* **Your assignment**: Could you copy out all of the entries exactly?

(Records to use Opens)

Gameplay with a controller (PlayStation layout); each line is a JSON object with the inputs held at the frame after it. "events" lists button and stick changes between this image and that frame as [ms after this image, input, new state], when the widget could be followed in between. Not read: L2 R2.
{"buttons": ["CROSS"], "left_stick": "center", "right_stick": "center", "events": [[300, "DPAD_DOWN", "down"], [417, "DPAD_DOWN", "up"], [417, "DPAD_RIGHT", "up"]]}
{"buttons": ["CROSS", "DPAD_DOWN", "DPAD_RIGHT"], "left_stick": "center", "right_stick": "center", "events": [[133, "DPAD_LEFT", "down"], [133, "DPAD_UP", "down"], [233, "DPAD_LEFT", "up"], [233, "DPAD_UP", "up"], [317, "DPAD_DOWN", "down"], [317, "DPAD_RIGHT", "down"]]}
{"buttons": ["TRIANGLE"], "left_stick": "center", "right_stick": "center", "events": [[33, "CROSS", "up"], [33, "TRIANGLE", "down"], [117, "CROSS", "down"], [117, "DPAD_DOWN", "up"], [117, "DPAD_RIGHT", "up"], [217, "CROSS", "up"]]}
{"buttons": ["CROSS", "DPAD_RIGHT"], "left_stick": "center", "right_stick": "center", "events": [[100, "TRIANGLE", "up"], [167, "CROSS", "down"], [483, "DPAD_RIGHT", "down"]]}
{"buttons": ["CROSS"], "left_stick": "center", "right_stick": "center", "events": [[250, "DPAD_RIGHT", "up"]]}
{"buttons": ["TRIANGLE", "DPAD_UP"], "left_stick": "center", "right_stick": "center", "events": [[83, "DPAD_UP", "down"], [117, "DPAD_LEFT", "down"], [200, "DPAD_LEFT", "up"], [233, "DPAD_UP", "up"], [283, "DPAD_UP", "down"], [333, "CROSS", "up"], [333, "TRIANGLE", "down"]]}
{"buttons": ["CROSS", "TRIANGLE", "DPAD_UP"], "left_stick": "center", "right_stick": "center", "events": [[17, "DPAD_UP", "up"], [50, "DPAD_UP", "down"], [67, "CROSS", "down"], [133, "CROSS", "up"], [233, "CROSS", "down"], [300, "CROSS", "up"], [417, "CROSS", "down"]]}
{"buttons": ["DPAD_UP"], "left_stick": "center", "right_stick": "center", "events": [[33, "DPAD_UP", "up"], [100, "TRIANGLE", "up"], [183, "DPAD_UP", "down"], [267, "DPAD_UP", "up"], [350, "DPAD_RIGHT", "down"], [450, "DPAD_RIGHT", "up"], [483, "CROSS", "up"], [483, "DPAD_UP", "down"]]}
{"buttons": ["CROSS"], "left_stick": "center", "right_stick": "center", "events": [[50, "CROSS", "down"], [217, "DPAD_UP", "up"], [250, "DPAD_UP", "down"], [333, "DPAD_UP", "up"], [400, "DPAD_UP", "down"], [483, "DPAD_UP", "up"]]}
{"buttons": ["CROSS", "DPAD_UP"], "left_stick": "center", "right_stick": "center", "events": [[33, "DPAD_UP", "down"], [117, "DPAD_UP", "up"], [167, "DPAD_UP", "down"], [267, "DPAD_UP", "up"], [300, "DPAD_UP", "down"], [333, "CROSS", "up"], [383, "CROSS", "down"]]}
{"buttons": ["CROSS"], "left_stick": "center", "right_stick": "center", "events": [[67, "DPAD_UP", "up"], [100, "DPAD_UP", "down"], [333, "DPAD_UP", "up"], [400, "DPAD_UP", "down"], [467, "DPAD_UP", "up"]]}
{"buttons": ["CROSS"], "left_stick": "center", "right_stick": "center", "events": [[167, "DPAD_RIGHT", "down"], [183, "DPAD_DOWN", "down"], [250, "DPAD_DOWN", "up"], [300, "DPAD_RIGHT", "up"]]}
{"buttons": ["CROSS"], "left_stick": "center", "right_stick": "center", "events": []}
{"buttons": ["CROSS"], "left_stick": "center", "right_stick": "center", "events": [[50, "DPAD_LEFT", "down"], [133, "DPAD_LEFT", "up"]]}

(Records to use Closes)

* **Exercise output**:
Gameplay with a controller (PlayStation layout); each line is a JSON object with the inputs held at the frame after it. "events" lists button and stick changes between this image and that frame as [ms after this image, input, new state], when the widget could be followed in between. Not read: L2 R2.
{"buttons": ["CROSS"], "left_stick": "center", "right_stick": "center", "events": [[300, "DPAD_DOWN", "down"], [417, "DPAD_DOWN", "up"], [417, "DPAD_RIGHT", "up"]]}
{"buttons": ["CROSS", "DPAD_DOWN", "DPAD_RIGHT"], "left_stick": "center", "right_stick": "center", "events": [[133, "DPAD_LEFT", "down"], [133, "DPAD_UP", "down"], [233, "DPAD_LEFT", "up"], [233, "DPAD_UP", "up"], [317, "DPAD_DOWN", "down"], [317, "DPAD_RIGHT", "down"]]}
{"buttons": ["TRIANGLE"], "left_stick": "center", "right_stick": "center", "events": [[33, "CROSS", "up"], [33, "TRIANGLE", "down"], [117, "CROSS", "down"], [117, "DPAD_DOWN", "up"], [117, "DPAD_RIGHT", "up"], [217, "CROSS", "up"]]}
{"buttons": ["CROSS", "DPAD_RIGHT"], "left_stick": "center", "right_stick": "center", "events": [[100, "TRIANGLE", "up"], [167, "CROSS", "down"], [483, "DPAD_RIGHT", "down"]]}
{"buttons": ["CROSS"], "left_stick": "center", "right_stick": "center", "events": [[250, "DPAD_RIGHT", "up"]]}
{"buttons": ["TRIANGLE", "DPAD_UP"], "left_stick": "center", "right_stick": "center", "events": [[83, "DPAD_UP", "down"], [117, "DPAD_LEFT", "down"], [200, "DPAD_LEFT", "up"], [233, "DPAD_UP", "up"], [283, "DPAD_UP", "down"], [333, "CROSS", "up"], [333, "TRIANGLE", "down"]]}
{"buttons": ["CROSS", "TRIANGLE", "DPAD_UP"], "left_stick": "center", "right_stick": "center", "events": [[17, "DPAD_UP", "up"], [50, "DPAD_UP", "down"], [67, "CROSS", "down"], [133, "CROSS", "up"], [233, "CROSS", "down"], [300, "CROSS", "up"], [417, "CROSS", "down"]]}
{"buttons": ["DPAD_UP"], "left_stick": "center", "right_stick": "center", "events": [[33, "DPAD_UP", "up"], [100, "TRIANGLE", "up"], [183, "DPAD_UP", "down"], [267, "DPAD_UP", "up"], [350, "DPAD_RIGHT", "down"], [450, "DPAD_RIGHT", "up"], [483, "CROSS", "up"], [483, "DPAD_UP", "down"]]}
{"buttons": ["CROSS"], "left_stick": "center", "right_stick": "center", "events": [[50, "CROSS", "down"], [217, "DPAD_UP", "up"], [250, "DPAD_UP", "down"], [333, "DPAD_UP", "up"], [400, "DPAD_UP", "down"], [483, "DPAD_UP", "up"]]}
{"buttons": ["CROSS", "DPAD_UP"], "left_stick": "center", "right_stick": "center", "events": [[33, "DPAD_UP", "down"], [117, "DPAD_UP", "up"], [167, "DPAD_UP", "down"], [267, "DPAD_UP", "up"], [300, "DPAD_UP", "down"], [333, "CROSS", "up"], [383, "CROSS", "down"]]}
{"buttons": ["CROSS"], "left_stick": "center", "right_stick": "center", "events": [[67, "DPAD_UP", "up"], [100, "DPAD_UP", "down"], [333, "DPAD_UP", "up"], [400, "DPAD_UP", "down"], [467, "DPAD_UP", "up"]]}
{"buttons": ["CROSS"], "left_stick": "center", "right_stick": "center", "events": [[167, "DPAD_RIGHT", "down"], [183, "DPAD_DOWN", "down"], [250, "DPAD_DOWN", "up"], [300, "DPAD_RIGHT", "up"]]}
{"buttons": ["CROSS"], "left_stick": "center", "right_stick": "center", "events": []}
{"buttons": ["CROSS"], "left_stick": "center", "right_stick": "center", "events": [[50, "DPAD_LEFT", "down"], [133, "DPAD_LEFT", "up"]]}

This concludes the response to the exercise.